=== DATA ===

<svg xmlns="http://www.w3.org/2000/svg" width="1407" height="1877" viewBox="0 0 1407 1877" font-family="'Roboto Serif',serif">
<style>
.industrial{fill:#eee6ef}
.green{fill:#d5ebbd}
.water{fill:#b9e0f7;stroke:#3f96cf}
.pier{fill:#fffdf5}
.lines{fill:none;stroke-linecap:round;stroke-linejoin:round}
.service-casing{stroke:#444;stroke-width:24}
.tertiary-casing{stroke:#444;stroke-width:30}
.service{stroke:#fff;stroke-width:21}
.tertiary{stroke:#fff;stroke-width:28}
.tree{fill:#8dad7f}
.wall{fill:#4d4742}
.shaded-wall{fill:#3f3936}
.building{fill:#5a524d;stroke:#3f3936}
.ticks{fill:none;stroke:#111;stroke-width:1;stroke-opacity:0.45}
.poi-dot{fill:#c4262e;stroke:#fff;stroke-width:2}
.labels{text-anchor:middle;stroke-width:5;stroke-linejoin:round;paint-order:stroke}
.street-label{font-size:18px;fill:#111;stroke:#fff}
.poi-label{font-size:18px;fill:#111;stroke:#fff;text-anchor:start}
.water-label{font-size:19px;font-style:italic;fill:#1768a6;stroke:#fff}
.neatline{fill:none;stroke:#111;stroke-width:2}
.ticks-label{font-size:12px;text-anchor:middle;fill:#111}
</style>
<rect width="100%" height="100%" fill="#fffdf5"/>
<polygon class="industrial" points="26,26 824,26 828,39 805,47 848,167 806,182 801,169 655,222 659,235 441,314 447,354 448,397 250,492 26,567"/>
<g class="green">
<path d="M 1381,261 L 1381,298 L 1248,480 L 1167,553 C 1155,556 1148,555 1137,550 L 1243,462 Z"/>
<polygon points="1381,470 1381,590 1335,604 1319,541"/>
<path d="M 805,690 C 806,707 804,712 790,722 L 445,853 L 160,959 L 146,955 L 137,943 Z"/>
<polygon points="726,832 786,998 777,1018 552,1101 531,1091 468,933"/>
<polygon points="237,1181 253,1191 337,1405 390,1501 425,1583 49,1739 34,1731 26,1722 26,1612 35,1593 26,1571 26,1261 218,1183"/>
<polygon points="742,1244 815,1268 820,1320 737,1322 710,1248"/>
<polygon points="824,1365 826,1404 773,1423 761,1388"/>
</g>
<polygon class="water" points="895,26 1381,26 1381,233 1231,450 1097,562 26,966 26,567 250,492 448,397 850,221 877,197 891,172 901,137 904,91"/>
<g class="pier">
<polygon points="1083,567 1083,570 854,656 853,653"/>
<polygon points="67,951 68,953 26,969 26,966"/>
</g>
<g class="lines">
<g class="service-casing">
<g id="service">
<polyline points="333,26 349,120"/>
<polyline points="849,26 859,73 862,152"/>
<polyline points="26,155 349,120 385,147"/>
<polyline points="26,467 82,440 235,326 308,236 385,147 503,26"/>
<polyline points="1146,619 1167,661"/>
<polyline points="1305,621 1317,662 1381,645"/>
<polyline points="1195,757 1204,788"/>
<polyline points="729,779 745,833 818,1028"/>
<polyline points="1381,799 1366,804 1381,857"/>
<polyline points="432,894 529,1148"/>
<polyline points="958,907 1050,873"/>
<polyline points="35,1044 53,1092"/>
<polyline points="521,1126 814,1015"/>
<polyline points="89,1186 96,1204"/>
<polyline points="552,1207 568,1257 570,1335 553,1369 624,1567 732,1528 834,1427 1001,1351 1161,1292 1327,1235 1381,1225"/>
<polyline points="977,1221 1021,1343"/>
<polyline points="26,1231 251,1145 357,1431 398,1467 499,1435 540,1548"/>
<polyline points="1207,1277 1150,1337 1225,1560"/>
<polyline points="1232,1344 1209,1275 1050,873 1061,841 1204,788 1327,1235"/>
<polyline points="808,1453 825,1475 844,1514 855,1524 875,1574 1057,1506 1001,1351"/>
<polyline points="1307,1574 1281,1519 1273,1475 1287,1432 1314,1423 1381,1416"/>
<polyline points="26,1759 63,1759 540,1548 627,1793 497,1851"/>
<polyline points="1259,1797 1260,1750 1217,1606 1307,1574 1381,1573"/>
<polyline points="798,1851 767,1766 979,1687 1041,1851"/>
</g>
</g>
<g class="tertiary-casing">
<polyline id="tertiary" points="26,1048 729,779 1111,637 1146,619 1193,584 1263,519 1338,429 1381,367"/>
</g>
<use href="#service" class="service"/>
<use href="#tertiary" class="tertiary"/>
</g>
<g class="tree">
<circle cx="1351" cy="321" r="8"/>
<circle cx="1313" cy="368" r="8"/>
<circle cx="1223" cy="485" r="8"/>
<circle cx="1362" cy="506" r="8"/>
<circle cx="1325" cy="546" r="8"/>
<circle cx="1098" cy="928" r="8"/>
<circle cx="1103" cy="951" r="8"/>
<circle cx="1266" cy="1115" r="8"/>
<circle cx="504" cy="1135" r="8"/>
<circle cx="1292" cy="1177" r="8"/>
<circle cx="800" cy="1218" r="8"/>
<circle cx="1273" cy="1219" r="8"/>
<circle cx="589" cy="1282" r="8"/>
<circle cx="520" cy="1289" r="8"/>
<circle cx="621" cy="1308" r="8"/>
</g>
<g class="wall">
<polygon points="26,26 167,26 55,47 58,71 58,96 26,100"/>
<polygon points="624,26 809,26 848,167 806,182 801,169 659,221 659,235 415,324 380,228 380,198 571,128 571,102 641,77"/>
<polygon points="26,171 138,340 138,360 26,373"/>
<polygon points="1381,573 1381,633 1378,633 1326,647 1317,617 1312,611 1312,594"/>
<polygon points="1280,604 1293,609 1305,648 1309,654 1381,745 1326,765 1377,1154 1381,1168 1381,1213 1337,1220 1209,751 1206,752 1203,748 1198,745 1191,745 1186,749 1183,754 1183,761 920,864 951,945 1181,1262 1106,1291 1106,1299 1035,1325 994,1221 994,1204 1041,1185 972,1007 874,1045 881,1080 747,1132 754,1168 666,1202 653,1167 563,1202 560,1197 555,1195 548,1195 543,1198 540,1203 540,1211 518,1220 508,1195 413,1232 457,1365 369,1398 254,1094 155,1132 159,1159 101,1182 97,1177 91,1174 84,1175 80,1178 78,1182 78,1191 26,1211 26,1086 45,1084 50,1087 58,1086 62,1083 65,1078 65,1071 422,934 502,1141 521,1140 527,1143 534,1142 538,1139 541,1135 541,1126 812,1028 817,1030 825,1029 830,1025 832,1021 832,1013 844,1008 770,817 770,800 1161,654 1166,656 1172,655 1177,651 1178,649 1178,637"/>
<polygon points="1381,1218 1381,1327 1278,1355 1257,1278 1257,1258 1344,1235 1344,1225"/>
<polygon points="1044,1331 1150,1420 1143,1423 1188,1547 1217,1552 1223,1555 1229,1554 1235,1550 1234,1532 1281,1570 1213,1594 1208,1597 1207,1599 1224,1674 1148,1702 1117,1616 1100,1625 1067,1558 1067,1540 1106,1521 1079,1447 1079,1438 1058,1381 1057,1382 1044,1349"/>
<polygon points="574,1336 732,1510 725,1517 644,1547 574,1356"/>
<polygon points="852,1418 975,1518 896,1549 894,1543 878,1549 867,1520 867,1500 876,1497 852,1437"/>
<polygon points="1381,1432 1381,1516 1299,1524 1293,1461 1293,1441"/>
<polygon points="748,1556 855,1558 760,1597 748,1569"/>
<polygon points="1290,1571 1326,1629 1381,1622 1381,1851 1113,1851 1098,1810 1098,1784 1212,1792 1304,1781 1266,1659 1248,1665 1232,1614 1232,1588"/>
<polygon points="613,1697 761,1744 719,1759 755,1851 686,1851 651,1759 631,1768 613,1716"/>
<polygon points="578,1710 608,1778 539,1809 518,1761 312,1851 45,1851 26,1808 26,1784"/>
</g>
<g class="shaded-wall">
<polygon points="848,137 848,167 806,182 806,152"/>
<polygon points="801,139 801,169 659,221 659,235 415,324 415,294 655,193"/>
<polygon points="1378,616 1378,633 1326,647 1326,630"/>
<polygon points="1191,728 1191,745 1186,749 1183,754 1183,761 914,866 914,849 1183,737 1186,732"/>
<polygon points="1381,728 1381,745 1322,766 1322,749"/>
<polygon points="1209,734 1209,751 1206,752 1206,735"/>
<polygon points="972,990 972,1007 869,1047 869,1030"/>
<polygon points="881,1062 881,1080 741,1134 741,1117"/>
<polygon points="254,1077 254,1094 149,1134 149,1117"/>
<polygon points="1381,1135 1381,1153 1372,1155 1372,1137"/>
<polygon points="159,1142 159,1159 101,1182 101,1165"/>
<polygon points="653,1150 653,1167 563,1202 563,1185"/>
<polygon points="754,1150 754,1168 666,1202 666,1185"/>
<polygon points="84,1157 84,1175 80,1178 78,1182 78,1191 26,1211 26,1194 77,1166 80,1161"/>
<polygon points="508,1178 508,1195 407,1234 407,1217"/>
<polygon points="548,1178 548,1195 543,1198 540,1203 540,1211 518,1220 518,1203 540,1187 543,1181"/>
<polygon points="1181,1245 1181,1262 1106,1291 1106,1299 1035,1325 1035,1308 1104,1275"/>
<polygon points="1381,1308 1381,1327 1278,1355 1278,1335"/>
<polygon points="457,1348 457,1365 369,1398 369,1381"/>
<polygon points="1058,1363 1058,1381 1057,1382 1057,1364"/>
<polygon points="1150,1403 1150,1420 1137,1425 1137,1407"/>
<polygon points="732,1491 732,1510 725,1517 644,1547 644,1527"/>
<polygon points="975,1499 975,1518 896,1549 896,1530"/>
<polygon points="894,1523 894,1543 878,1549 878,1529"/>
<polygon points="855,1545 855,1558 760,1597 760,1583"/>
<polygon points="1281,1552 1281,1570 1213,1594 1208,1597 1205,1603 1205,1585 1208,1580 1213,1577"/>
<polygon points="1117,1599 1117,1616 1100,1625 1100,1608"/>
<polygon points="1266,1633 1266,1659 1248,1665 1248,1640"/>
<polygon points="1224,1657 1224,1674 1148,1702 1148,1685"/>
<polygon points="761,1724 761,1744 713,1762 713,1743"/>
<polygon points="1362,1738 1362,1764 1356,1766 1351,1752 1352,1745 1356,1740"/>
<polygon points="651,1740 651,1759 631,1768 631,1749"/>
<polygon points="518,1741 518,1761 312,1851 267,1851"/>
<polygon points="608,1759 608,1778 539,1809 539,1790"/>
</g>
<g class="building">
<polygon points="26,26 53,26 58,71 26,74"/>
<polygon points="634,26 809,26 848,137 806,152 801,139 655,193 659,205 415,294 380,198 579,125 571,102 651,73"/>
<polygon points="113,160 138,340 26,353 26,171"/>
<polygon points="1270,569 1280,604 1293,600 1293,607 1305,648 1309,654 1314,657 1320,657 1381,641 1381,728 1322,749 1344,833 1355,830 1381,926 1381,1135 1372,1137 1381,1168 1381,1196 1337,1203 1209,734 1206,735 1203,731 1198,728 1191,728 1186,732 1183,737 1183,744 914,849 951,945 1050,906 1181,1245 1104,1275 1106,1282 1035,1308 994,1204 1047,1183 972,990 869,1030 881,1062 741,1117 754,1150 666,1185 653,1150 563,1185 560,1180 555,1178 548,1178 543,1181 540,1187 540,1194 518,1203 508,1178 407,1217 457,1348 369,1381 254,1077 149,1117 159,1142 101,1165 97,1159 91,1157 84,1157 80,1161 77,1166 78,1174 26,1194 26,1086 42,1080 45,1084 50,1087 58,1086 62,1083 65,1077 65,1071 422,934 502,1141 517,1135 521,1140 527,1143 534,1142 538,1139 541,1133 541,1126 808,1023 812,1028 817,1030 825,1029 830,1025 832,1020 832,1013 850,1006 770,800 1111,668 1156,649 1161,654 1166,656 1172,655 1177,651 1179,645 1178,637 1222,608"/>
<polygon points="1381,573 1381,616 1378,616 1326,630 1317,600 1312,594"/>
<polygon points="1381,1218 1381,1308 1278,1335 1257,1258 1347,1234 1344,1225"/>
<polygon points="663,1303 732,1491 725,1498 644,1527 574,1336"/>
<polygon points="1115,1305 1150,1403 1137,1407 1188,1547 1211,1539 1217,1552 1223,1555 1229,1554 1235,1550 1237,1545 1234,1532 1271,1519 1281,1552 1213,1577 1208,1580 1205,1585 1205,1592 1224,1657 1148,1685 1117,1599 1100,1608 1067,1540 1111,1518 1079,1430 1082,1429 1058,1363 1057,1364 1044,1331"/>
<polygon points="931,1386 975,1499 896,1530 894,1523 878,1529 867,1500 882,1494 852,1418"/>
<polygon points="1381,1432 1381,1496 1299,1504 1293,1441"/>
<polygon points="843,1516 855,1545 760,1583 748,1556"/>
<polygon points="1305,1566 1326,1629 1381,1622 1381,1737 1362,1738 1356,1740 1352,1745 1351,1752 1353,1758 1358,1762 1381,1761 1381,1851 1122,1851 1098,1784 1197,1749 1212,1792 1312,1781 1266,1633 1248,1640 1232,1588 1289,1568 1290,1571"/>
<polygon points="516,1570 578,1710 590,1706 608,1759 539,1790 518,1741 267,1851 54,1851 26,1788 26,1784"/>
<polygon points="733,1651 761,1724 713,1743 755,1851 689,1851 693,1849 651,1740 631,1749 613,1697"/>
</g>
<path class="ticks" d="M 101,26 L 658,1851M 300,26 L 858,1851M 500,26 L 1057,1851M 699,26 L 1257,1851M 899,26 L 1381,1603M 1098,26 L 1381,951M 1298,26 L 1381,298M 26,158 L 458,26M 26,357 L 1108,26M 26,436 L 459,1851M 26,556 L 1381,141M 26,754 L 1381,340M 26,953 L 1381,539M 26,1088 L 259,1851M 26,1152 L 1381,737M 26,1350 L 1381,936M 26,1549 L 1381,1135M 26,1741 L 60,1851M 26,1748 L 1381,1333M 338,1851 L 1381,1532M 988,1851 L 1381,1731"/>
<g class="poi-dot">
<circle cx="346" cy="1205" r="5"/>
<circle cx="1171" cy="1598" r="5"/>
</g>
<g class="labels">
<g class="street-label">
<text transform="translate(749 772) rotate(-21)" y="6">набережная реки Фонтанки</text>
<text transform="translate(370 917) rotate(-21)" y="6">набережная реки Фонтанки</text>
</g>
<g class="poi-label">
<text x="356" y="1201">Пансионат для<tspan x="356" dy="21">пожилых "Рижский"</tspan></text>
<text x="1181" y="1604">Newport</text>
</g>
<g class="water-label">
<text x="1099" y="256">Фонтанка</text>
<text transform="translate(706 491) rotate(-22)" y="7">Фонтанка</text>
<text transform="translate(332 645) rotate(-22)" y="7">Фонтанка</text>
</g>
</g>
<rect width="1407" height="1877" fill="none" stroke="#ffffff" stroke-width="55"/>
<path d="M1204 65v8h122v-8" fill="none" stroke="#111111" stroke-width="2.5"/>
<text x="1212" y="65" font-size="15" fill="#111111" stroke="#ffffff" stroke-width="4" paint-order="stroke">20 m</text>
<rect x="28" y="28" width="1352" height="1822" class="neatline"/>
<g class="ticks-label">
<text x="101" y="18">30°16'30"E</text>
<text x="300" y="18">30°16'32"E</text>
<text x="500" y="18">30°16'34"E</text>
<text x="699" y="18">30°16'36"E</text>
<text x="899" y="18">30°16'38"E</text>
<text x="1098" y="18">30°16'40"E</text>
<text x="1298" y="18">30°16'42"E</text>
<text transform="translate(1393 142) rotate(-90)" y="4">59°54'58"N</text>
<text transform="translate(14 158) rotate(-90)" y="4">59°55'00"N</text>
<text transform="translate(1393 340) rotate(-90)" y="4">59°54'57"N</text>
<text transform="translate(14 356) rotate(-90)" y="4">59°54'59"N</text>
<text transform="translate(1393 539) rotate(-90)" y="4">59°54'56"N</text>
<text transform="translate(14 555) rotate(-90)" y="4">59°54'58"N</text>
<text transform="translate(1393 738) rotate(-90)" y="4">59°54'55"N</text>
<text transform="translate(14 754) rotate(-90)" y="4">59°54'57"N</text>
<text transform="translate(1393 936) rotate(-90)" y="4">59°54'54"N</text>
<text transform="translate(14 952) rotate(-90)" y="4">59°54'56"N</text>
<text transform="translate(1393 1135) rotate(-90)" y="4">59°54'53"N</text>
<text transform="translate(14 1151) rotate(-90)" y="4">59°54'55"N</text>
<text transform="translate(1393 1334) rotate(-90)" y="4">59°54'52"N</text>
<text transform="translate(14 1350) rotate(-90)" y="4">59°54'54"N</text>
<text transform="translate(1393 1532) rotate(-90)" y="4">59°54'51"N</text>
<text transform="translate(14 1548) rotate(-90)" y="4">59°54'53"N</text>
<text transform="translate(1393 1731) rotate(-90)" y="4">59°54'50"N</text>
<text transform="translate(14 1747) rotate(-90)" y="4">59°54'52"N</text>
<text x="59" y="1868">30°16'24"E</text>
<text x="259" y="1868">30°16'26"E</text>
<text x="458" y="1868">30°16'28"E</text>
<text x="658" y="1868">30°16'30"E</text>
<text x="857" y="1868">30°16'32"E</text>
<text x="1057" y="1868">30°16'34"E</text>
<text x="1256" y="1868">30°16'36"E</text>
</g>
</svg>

===

- _ASSIGNED TASK_
From the entries above, collect every line with the string "lines" in it.

- _SOLUTION TO THE EXERCISE_
.lines{fill:none;stroke-linecap:round;stroke-linejoin:round}
<g class="lines">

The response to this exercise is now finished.